Today, the 50th anniversary of C.G. Jung’s death, an excellent introduction to his ideas appears on the BBC website, reflecting on what Jung would make of 2011.
Among many other concepts that have entered our culture, he coined the terms extravert (nowadays called extrovert) and introvert. I suspect he would have been fascinated and appalled by the modern web’s capacity to allow us to be both at once, walling ourselves off from our environment completely while sharing our inmost thoughts with billions of strangers.
But I digress: this blog is not about theories of personality. Rather, it is about mythology and its intersection with the modern world. On this, too, Jung has much to say. For Jung, although he never quite put it this way, mythology represents the dreams and personality of a culture rather than of an individual. That is, just as individuals have dreams that express feelings, desires, memories, fears, and other currents bubbling up from our unconscious, myths are the dreams and stories which bubble up from the collective unconscious (our group imagination). Stories that “ring true” for many people over generations get told and retold and preserved. They are shaped by and shape what most people in that group think, feel, and value most over several generations.
In America, for example, we’ve got George Washington and his cherry tree, the Statue of Liberty and her “huddled masses yearning to breathe free“, Rosa Parks sitting in the front of the bus, or the myth of Manifest Destiny (not quite as dead as one might hope) . These are American myths. Their cultural importance does not depend on whether they are factually true, but on how each “rings true” for many Americans, how we perceive these stories, use them as inspiration or guidelines, pass them on and apply them to our world.
Mythology and psychology are strongly related; each influences the other.
That is the most important thing I learned from Carl Gustav Jung, along with its corollary, that most people need guiding myths to inspire us, so that the lack of common stories contributes to social factioning and miscommunication, and a sense of loss of meaning and purpose on the personal level.

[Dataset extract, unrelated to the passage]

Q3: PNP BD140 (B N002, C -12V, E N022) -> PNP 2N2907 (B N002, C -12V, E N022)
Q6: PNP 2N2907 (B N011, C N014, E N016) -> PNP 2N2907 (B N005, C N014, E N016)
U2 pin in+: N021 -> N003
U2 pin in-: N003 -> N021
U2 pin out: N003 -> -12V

Without mythology, we look up in the sky and see just points of light. With mythology, we see constellations: not only as useful units of organization, but as pictures; we see Star Trek and Star Wars; we see our descendants living Out There; or we may imagine doomsday asteroids, omens, UFOs. Again, it doesn’t matter whether they are true; what matters is their psychological impact and meaning for us.
This blog is dedicated to the premise that as geographical and cultural borders collapse and reshape themselves, mythology becomes cross-cultural even as it fails its old function (elaborated more fully by Joseph Campbell) of establishing and maintaining cultural identity. We no longer have a shared body of myths: instead, different groups and people adapt and are drawn to myths that suit their own needs or personalities, creating virtual tribes just as social media has allowed us to establish virtual circles of friends. These myths are more fluid, and most people take them as metaphors (a la Joseph Campbell) more than literally true — with the exception of fundamentalists. Myths seldom function as the guiding principle of any one culture quite the way they used to be, yet we can recognize stories and myths from around the world that ring true regarding events and cultural changes happening around the world.
I think Jung would recognize some of the divisions going on in the world today as the struggles of many competing mythic systems, different landscapes of the imagination, struggling to maintain their borders ever more fiercely now that borders are so easy to cross.
My Favorite Carl Jung Book:
Memories, Dreams, Reflections by C.G. Jung
Not strictly theoretical, this is Jung’s self-mythology, stories about his life which “ring true” and help to illuminate and explain his psychological theories.